CoreWeave Aktie: 99,4 Milliarden Dollar Auftragsbestand
Der KI-Cloud-Anbieter CoreWeave wird in den Nasdaq-100 aufgenommen und verbucht trotz hoher Schulden ein starkes Umsatzwachstum.

- Einstieg in den Nasdaq-100 Index
- Milliardenschwere Anleihen für KI-Infrastruktur
- Umsatzsprung auf über zwei Milliarden Dollar
- Hohe Volatilität von 77 Prozent
CoreWeave erreicht diese Woche einen Meilenstein. Der KI-Cloud-Spezialist wird am 22. Juni in den Nasdaq-100-Index aufgenommen. Ein Sprungbrett für mehr Sichtbarkeit – und institutionelle Nachfrage.
Die Aktie notierte am Freitag bei 100,08 Euro, ein Minus von 2,82 Prozent. Auf Monatssicht steht ein Plus von knapp 15 Prozent. Seit Jahresbeginn legte der Titel um 47,6 Prozent zu. Kein Wunder: Der Index-Einstieg hat Käufer angezogen.
Milliardenschwere Schulden für den Ausbau
Vor dem Nasdaq-Debüt hat CoreWeave seine Kapitalstruktur gestrafft. Das Unternehmen platzierte Anleihen über 1,25 Milliarden Dollar mit einem Kupon von 9,625 Prozent. Parallel dazu kamen 2 Milliarden Euro zu 8,5 Prozent – beide Tranchen laufen bis 2032.
Das Geld fließt in den Ausbau der KI-Infrastruktur. Der Gesamtauftragsbestand liegt bei 99,4 Milliarden Dollar. Ein Signal, wie stark die Nachfrage nach Rechenkapazität für KI-Modelle bleibt.
Verluste trotz Umsatzwachstum
Im ersten Quartal 2026 erzielte CoreWeave einen Umsatz von 2,08 Milliarden Dollar. Das bereinigte operative Ergebnis (EBITDA) lag bei 1,16 Milliarden Dollar. Unterm Strich steht ein Nettoverlust von 740 Millionen Dollar.
Die Bilanz zeigt: kurzfristige Verbindlichkeiten von 7,55 Milliarden Dollar, langfristige Schulden von 17,31 Milliarden Dollar. Der Expansionskurs kostet – und die Kapitalmärkte finanzieren ihn.

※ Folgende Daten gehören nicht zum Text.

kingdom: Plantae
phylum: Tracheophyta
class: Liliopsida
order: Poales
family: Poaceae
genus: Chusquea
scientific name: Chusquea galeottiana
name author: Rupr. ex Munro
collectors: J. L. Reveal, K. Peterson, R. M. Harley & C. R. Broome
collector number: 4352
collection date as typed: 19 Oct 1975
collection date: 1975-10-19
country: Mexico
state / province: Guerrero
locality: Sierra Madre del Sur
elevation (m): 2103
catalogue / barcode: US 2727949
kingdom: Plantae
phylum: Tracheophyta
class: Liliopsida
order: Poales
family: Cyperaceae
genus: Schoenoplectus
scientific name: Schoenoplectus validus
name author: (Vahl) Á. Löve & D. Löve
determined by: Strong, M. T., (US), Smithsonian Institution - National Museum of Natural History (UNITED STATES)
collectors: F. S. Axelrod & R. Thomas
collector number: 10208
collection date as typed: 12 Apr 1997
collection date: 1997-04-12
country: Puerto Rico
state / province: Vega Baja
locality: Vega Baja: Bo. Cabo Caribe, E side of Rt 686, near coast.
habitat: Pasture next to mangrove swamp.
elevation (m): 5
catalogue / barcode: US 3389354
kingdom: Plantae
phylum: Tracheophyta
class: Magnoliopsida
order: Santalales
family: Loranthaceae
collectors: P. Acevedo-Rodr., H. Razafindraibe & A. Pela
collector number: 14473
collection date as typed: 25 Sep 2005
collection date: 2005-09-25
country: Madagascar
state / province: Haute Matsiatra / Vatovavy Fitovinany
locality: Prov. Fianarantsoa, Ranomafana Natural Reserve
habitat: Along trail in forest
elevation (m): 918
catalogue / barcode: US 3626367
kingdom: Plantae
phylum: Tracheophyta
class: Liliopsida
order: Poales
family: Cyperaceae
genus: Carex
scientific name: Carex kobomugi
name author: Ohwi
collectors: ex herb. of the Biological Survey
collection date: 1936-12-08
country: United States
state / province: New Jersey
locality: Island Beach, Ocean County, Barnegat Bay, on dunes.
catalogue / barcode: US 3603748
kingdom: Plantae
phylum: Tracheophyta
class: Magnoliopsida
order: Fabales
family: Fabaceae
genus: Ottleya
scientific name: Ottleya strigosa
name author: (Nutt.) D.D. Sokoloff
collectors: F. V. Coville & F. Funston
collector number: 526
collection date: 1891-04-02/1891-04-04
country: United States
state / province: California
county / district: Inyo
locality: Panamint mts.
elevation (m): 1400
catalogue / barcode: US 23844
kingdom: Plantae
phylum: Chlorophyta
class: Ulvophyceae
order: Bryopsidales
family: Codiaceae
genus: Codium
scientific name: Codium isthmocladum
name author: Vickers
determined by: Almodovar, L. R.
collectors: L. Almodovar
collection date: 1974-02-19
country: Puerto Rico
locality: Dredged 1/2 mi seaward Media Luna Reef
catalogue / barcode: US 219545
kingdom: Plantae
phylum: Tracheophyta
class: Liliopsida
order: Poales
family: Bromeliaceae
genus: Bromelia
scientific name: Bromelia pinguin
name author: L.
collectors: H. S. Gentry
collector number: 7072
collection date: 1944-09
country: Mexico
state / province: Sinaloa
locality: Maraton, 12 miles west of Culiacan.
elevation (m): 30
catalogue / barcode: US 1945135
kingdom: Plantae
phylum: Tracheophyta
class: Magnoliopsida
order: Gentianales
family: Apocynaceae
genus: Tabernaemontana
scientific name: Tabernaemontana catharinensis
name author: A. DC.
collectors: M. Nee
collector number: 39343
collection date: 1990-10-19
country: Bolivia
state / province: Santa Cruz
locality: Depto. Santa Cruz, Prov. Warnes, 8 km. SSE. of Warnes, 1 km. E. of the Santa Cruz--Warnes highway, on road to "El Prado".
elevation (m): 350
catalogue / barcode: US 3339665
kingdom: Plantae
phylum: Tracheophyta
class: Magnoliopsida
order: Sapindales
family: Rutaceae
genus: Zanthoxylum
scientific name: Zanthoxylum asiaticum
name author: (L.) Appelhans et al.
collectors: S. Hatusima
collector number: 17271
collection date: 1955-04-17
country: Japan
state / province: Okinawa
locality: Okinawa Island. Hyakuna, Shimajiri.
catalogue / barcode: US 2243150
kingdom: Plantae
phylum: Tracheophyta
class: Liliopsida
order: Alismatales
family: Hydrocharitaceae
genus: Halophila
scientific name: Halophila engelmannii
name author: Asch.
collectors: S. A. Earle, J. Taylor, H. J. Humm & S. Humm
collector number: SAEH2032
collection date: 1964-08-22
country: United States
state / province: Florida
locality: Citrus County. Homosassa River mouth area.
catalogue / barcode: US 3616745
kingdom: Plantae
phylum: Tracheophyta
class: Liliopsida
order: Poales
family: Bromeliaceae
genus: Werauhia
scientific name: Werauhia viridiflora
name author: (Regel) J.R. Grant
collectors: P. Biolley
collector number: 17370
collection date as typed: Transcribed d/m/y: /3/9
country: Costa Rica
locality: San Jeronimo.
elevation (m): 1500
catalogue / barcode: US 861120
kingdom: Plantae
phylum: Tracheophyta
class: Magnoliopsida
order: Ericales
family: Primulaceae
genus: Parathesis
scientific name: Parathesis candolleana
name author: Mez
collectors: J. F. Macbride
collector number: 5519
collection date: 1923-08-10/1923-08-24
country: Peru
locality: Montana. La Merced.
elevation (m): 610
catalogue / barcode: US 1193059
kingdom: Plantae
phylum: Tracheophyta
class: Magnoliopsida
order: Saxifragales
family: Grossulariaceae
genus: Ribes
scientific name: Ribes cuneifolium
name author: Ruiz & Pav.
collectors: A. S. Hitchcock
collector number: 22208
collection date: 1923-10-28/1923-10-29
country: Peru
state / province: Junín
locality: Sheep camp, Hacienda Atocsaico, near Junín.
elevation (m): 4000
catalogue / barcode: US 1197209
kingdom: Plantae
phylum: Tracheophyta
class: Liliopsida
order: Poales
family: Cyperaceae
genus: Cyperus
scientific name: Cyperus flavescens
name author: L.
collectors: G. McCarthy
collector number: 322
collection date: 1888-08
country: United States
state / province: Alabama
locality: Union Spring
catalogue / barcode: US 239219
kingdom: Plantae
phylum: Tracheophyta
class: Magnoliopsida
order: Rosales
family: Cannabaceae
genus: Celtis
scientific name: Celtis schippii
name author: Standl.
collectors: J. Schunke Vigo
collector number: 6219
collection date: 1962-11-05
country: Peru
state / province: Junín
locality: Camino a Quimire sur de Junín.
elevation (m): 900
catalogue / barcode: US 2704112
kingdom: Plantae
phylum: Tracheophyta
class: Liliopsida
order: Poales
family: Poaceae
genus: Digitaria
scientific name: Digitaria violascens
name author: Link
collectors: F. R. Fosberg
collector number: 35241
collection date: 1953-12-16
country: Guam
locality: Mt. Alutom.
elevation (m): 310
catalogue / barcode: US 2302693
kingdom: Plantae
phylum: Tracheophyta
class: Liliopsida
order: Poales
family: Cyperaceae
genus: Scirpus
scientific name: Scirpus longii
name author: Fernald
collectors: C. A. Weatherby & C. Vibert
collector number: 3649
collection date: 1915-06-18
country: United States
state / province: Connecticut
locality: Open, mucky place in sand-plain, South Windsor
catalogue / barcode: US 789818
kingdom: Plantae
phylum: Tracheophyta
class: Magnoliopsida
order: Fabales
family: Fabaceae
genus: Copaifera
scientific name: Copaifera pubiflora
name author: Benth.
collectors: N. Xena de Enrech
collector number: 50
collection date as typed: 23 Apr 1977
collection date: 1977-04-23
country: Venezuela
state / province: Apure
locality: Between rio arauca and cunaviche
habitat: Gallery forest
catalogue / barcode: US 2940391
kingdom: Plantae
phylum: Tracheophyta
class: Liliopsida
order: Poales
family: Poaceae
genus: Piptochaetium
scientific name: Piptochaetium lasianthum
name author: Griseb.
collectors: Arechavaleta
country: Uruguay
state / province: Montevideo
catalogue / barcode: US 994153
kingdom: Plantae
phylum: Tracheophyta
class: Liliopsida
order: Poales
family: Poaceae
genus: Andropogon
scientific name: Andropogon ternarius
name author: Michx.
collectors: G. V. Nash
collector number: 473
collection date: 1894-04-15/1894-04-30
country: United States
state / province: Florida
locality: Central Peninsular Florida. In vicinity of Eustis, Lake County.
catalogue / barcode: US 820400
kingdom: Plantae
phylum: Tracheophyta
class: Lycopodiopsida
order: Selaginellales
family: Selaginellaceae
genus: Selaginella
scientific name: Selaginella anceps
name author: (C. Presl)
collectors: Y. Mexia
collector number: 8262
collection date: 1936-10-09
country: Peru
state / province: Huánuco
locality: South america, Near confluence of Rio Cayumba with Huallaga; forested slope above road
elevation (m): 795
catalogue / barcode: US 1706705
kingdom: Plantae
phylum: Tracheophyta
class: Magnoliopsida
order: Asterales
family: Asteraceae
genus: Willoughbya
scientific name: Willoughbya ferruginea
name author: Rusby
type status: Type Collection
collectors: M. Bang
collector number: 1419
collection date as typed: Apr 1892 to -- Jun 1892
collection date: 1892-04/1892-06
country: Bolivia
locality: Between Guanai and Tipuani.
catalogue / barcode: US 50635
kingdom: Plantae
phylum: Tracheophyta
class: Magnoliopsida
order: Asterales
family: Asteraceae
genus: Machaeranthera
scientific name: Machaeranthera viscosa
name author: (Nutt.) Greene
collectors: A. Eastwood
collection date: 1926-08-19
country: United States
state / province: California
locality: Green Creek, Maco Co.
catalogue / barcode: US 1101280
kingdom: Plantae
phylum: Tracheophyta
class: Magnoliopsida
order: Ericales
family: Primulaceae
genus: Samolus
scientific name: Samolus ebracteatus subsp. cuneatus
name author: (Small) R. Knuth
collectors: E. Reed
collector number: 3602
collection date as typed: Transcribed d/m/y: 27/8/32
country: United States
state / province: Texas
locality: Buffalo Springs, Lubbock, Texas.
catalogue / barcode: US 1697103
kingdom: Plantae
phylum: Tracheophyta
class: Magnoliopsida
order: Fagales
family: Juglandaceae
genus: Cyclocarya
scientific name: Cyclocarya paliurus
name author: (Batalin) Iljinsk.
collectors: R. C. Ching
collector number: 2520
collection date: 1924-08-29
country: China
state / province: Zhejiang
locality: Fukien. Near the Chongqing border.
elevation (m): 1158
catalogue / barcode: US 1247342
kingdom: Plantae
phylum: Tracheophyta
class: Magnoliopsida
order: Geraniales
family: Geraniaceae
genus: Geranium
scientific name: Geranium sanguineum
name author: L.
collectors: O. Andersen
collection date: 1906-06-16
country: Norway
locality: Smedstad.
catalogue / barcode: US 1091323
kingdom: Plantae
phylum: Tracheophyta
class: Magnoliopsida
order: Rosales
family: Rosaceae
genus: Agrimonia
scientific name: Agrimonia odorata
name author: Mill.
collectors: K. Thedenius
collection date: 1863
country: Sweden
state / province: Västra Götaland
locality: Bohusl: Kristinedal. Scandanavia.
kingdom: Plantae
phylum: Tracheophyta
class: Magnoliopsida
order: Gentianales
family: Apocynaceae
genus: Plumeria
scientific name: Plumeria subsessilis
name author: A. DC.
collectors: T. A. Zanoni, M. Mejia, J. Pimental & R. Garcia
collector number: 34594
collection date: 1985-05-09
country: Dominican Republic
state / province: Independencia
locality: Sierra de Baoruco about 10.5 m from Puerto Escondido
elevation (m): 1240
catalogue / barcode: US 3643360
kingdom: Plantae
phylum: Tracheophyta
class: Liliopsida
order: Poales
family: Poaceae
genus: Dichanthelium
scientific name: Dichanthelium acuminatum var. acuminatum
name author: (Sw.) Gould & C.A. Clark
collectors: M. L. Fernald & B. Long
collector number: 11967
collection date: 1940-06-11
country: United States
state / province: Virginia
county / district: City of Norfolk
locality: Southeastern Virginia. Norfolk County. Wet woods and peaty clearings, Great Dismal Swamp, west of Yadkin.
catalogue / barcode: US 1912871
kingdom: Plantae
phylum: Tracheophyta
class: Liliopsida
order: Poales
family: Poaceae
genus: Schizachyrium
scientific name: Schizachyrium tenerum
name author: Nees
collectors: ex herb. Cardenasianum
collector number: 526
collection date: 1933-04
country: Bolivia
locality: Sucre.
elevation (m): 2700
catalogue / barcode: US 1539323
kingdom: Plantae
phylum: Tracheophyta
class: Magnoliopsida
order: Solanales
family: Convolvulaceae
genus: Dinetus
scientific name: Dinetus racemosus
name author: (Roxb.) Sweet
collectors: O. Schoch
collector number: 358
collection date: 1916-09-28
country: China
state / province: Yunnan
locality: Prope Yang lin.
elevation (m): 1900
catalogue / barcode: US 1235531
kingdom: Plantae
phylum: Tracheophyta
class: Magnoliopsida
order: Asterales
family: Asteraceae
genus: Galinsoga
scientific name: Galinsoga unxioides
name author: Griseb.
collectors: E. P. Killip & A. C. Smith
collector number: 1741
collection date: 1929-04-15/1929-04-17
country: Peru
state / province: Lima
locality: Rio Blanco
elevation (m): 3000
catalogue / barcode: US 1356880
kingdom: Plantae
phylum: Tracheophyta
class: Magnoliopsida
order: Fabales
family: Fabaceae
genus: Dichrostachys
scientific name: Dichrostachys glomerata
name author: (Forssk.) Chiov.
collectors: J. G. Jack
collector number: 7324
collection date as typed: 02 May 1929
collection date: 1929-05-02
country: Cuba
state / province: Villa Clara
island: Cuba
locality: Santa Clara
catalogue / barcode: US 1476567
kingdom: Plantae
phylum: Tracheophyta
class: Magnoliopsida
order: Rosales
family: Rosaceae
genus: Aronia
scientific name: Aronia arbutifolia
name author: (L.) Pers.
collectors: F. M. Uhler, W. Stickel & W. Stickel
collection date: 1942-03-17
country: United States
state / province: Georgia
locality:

Volatiles Spiel mit hohem Tempo
Die Aktie handelt 12,6 Prozent über ihrem 50-Tage-Durchschnitt und 17,6 Prozent über der 200-Tage-Linie. Das 52-Wochen-Hoch von 159,65 Euro liegt 37 Prozent über dem aktuellen Kurs. Das Tief bei 54,20 Euro ist Geschichte.
Die annualisierte Volatilität von 77 Prozent zeigt: CoreWeave bleibt ein Nervenspiel. Mit dem Nasdaq-100-Eintritt steigt die institutionelle Nachfrage – und die Kursschwankungen könnten dennoch hoch bleiben. Die Anleiheinvestoren haben sich mit 9,6 Prozent Zins jedenfalls gut absichern lassen.